Work required. Return the entries that follow exactly, with no images.

......

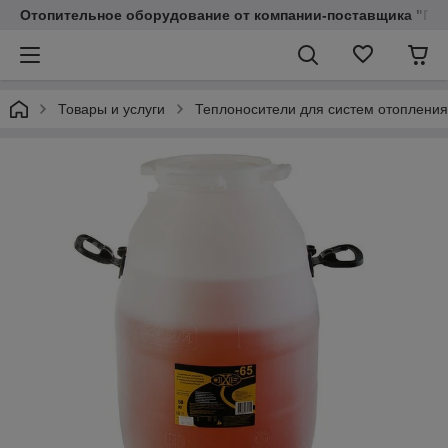
Отопительное оборудование от компании-поставщика "Пр
Товары и услуги
Теплоносители для систем отопления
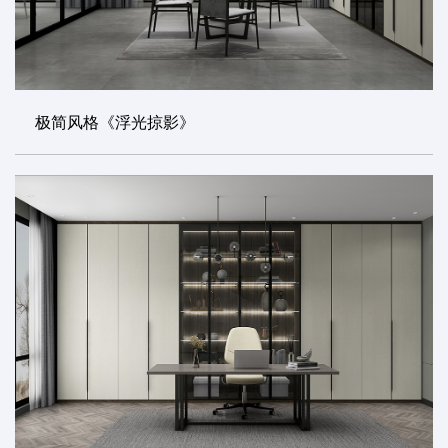
极简风格《浮光掠影》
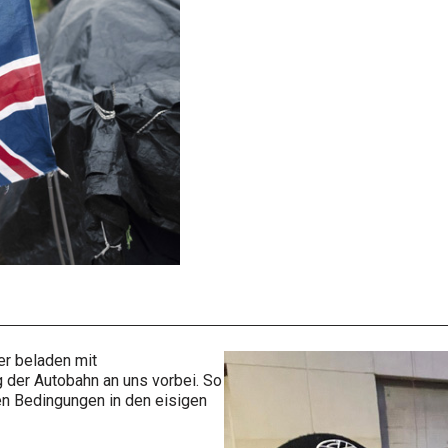
er beladen mit
g der Autobahn an uns vorbei. So
en Bedingungen in den eisigen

......

Answer area.
Отопительное оборудование от компании-поставщика "Пр
Товары и услуги
Теплоносители для систем отопления
极简风格《浮光掠影》
er beladen mit
g der Autobahn an uns vorbei. So
en Bedingungen in den eisigen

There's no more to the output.